* [Instruction] Find the line that contains "розмір: 46x33 см". Then set down that line and all the lines after it, to the end of the records, exactly and with nothing added.

Transcribed page contents:
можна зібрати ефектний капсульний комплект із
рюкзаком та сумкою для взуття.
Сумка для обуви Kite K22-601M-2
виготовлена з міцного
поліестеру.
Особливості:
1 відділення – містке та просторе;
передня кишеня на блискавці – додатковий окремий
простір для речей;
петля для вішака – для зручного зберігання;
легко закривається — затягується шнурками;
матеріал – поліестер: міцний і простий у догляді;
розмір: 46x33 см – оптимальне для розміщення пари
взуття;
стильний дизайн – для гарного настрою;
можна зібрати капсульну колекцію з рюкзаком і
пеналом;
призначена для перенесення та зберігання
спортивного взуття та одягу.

* [Exercise solution]
розмір: 46x33 см – оптимальне для розміщення пари
взуття;
стильний дизайн – для гарного настрою;
можна зібрати капсульну колекцію з рюкзаком і
пеналом;
призначена для перенесення та зберігання
спортивного взуття та одягу.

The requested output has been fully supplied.